MySQL Administrator’s Bible by Sheeri K. Cabral and Keith Murphy, 2009. Page count: 800+ pages. (Here’s a link to the publisher’s site.)
This book is a comprehensive reference guide to MySQL that’s accessible to beginning DBAs or DBAs familiar with another database. It has enough detail to be a useful companion throughout a DBA’s career. It also covers many related technologies, such as memcached, at a moderate-but-useful level of detail. This isn’t exactly a how-to book, and it isn’t exactly a reference manual; it’s more of a blend of the two.
The audience will depend on personal preferences. Some of the reference material is the type of thing I would look up with command-line
--help options or the MySQL manual. But there are times when the reference aspect of the book is uniquely valuable. For example, the online documentation tends to list things alphabetically; the book might break them down into groups by function. An example is the
sql_mode parameters, which it groups into categories like “Getting rid of silent failures, silent conversions, and silently allowing invalid data.”
The non-reference aspect of the book has a lot of examples of how to do things, such as how to set up replication over SSL. This is exactly what I’d look for in a book. Otherwise, you’re reduced to reading documentation (inefficient, mind-numbing) or trusting the information you find online, which is generally not something I do.

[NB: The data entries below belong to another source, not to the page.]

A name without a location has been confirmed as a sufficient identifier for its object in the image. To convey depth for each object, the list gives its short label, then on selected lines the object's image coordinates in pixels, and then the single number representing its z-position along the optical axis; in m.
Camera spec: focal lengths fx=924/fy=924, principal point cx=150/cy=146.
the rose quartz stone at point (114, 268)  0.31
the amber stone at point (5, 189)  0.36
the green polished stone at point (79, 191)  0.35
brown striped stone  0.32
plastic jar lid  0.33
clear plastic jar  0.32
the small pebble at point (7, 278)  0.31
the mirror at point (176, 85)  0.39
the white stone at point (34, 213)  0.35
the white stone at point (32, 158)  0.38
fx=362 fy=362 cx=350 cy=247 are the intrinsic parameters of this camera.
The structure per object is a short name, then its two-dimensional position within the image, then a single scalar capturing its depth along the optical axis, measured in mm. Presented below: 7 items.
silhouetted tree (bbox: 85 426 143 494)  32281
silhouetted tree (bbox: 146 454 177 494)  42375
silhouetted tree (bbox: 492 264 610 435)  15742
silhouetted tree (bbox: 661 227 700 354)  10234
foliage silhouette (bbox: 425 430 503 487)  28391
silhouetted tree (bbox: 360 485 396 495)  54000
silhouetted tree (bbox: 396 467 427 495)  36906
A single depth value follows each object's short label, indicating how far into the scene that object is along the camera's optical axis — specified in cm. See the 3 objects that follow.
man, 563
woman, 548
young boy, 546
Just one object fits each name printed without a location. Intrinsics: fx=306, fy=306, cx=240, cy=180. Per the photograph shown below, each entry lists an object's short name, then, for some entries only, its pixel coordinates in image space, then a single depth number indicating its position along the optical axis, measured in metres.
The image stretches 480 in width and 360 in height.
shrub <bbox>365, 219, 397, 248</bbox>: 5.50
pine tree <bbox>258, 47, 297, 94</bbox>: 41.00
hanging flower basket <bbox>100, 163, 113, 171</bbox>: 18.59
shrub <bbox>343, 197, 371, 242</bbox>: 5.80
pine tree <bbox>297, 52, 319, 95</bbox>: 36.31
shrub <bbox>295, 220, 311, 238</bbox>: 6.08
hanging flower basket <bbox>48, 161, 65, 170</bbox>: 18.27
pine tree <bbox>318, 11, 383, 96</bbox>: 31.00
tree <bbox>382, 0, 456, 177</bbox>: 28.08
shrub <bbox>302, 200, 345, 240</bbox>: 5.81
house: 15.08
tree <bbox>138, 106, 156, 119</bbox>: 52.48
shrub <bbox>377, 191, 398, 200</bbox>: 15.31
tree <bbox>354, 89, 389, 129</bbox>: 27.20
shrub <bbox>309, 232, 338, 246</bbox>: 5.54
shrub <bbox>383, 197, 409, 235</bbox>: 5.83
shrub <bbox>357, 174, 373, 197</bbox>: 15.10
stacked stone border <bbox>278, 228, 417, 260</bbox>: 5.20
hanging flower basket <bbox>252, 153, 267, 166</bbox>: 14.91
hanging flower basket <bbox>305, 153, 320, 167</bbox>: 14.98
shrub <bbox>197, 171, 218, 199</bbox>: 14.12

Speaking of trusting information, I was happy to see very few typos or errors. Occasionally I caught a minor slip. For example, when discussing the limited memory a 32-bit mysqld can use because it runs in a single process, there’s a typo that mis-states this architectural feature as “mysqld is currently single-threaded,” which is not quite the same thing. Overall, you can rely on the information you’ll read in this book.
The book is divided into four parts: first steps, developing with MySQL, core administration, and a set of chapters and appendixes grouped under extending your skills. I think this organization works well. You can read the full Table Of Contents at the publisher’s site linked above.
Coverage is for MySQL 5.1 and 6.0. As we know, 5.1 was GA’ed and 6.0 has been killed and replaced by a new release policy. This gives a slightly odd feeling to some passages, which speak about 5.1 in the past tense and 6.0 in the present tense! As far as I know, however, this book contains the most complete coverage of MySQL 5.1 in print. The only other similar book I’ve read that covers 5.1 is High Performance MySQL 2nd Edition—and that one is a bit light on details because there wasn’t a lot of production knowledge of 5.1 yet (I’m the lead author of HPM2e, by the way).
Speaking of which, I think that MySQL Administrator’s Bible is a very good complement to High Performance MySQL, 2nd Edition. The former is useful to people who have varying levels of knowledge, while the latter assumes a lot of experience and doesn’t cover introductory material much. And the books have different topics, of course. So if you’re new to databases, or if you’re new to MySQL, you might do well to start with Sheeri’s book, then continue or supplement your education with ours.
All in all, this is a book that’s well worth buying if you’re going to administer a serious MySQL installation. I tip my hat to Sheeri—I don’t know how she did it. It’s a huge project and she pulled through the last (and by far most difficult) part of it by herself.
Disclosure: I tried to be a tech reviewer for this book, but I was over-committed and had to back out after a while.